*** Block opens ***

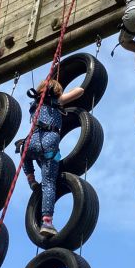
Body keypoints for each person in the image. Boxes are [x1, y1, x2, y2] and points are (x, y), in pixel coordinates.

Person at [22, 79, 84, 237]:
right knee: (49, 182)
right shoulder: (57, 101)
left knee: (24, 152)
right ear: (55, 92)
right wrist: (60, 97)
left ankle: (31, 179)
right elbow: (80, 91)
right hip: (49, 143)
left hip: (31, 142)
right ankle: (47, 222)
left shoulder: (34, 104)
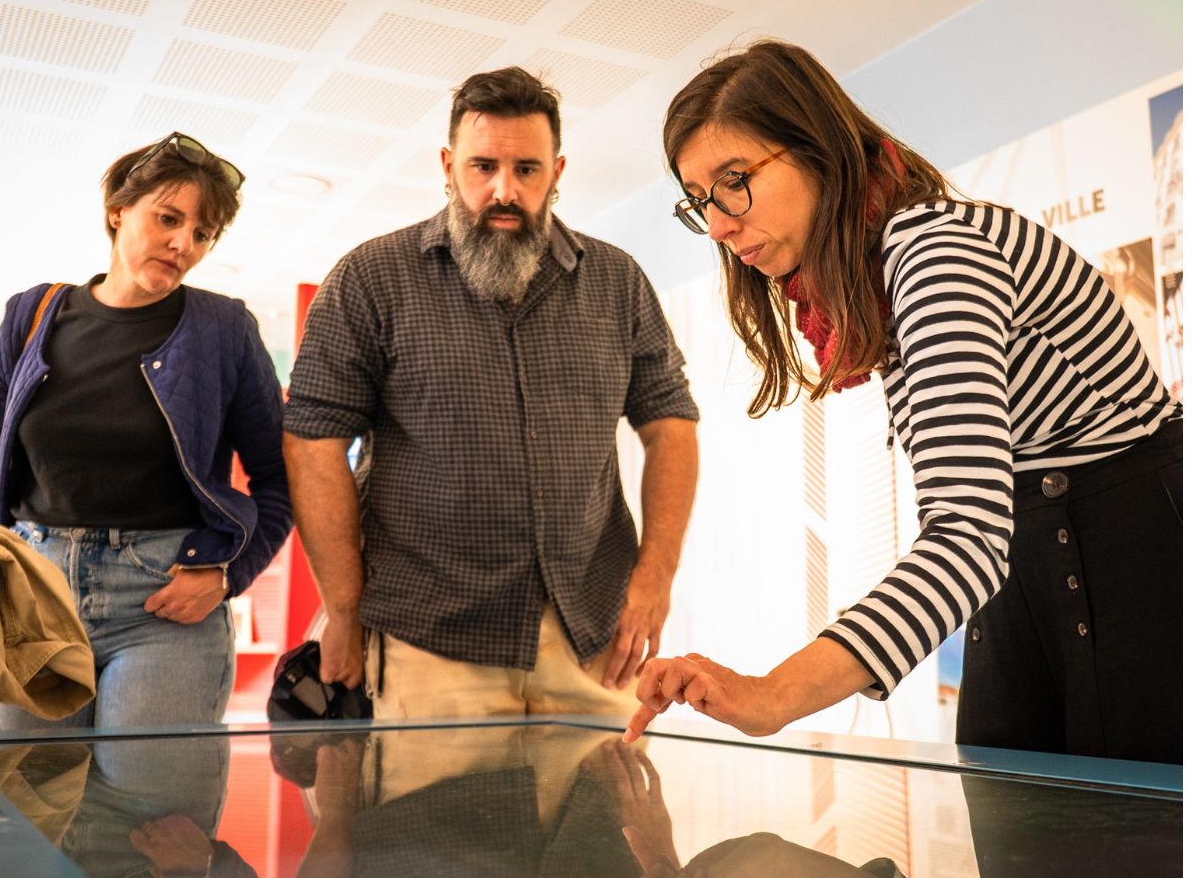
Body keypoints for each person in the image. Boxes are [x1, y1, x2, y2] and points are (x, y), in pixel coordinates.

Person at [624, 41, 1182, 764]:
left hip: (1131, 562)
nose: (721, 226)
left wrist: (772, 694)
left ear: (817, 148)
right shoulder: (880, 272)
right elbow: (980, 529)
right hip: (1024, 563)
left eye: (735, 181)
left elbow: (968, 536)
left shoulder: (936, 252)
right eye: (700, 201)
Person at [284, 67, 700, 719]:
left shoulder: (618, 283)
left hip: (592, 636)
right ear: (449, 166)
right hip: (430, 644)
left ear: (557, 172)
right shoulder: (371, 279)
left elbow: (670, 424)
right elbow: (313, 443)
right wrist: (341, 609)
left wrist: (655, 579)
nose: (505, 190)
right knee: (432, 824)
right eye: (483, 166)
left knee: (603, 819)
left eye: (527, 169)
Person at [0, 132, 291, 730]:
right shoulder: (31, 314)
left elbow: (278, 478)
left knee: (150, 811)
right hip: (34, 595)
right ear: (117, 211)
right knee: (30, 804)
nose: (184, 242)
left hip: (163, 602)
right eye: (168, 218)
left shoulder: (225, 329)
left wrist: (228, 574)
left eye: (204, 233)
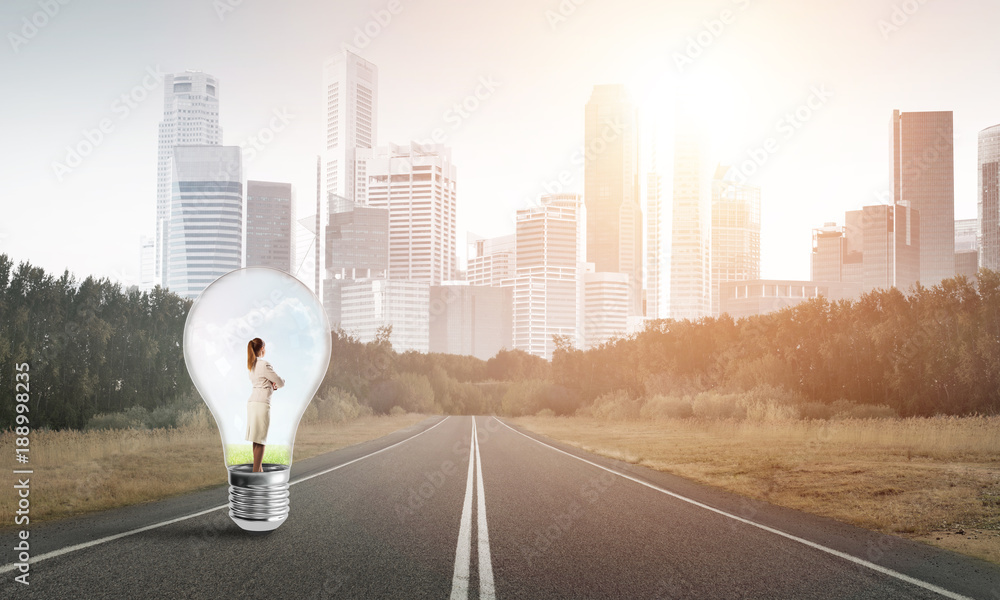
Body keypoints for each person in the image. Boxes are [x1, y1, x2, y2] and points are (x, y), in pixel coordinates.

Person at [246, 337, 285, 472]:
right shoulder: (264, 364)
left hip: (252, 404)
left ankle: (259, 470)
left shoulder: (251, 365)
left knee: (256, 439)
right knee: (261, 440)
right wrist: (276, 384)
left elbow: (262, 381)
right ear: (262, 348)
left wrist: (270, 384)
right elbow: (280, 382)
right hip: (262, 404)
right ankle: (256, 473)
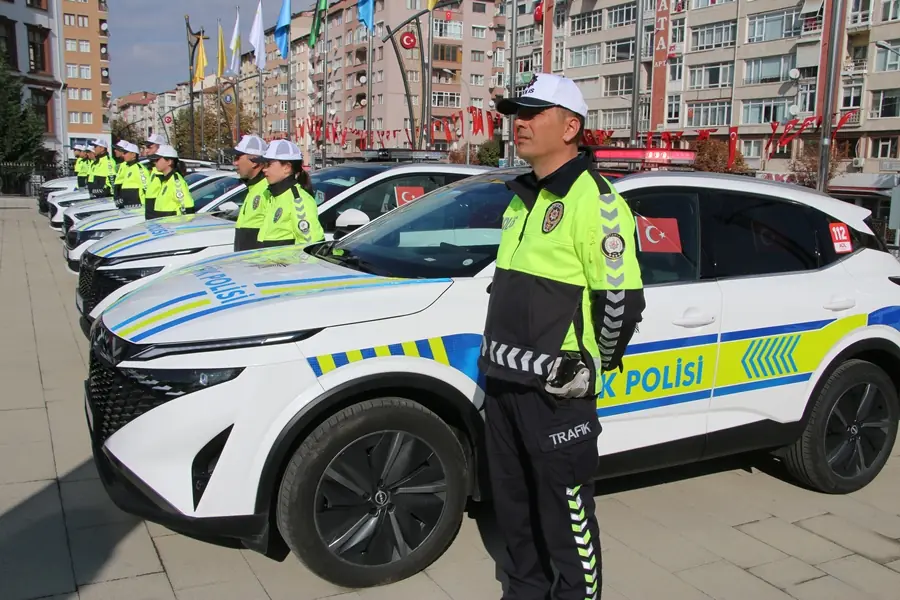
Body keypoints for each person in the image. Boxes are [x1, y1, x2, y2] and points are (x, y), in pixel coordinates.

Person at [480, 73, 645, 600]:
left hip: (557, 395)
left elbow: (619, 301)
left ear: (571, 126)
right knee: (515, 512)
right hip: (504, 385)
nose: (519, 123)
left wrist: (591, 366)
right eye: (515, 114)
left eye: (533, 113)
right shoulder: (519, 198)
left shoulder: (595, 202)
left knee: (566, 519)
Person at [254, 140, 324, 248]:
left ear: (286, 167)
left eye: (268, 164)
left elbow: (310, 246)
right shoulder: (273, 196)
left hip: (282, 265)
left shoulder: (298, 200)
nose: (264, 169)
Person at [231, 135, 270, 251]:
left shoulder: (267, 188)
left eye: (238, 158)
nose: (235, 163)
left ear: (254, 161)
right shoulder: (254, 187)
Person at [145, 144, 194, 220]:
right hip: (163, 227)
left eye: (157, 160)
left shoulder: (176, 182)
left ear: (169, 162)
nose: (154, 162)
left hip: (171, 228)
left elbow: (187, 210)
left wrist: (170, 219)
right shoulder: (166, 181)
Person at [115, 141, 149, 208]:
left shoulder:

*** Block closes ***

» Task objective: Locate "left shoulder: (251, 365)" in the entries above. Copy, exactly and only, the lines from that line to the end, leaving out the pictures.

» Result:
left shoulder: (251, 365)
left knee: (256, 439)
right knee: (261, 440)
right wrist: (276, 384)
left elbow: (262, 381)
right ear: (262, 348)
left wrist: (270, 384)
right elbow: (280, 382)
right hip: (262, 404)
right ankle: (256, 473)
Body keypoints for each person in the image. Boxes are [x1, y1, x2, y2] and points are (x, y), in pixel coordinates.

Person at [480, 73, 645, 600]:
left hip: (557, 395)
left elbow: (619, 301)
left ear: (571, 126)
right knee: (515, 512)
right hip: (504, 385)
nose: (519, 123)
left wrist: (591, 366)
right eye: (515, 114)
left eye: (533, 113)
right shoulder: (519, 198)
left shoulder: (595, 202)
left knee: (566, 519)
Person at [254, 140, 324, 248]:
left ear: (286, 167)
left eye: (268, 164)
left elbow: (310, 246)
right shoulder: (273, 196)
left hip: (282, 265)
left shoulder: (298, 200)
nose: (264, 169)
Person at [231, 135, 270, 251]:
left shoulder: (267, 188)
left eye: (238, 158)
nose: (235, 163)
left ear: (254, 161)
right shoulder: (254, 187)
Person at [145, 144, 194, 220]:
right hip: (163, 227)
left eye: (157, 160)
left shoulder: (176, 182)
left ear: (169, 162)
nose: (154, 162)
left hip: (171, 228)
left elbow: (187, 210)
left wrist: (170, 219)
right shoulder: (166, 181)
Person at [115, 141, 149, 208]:
left shoulder:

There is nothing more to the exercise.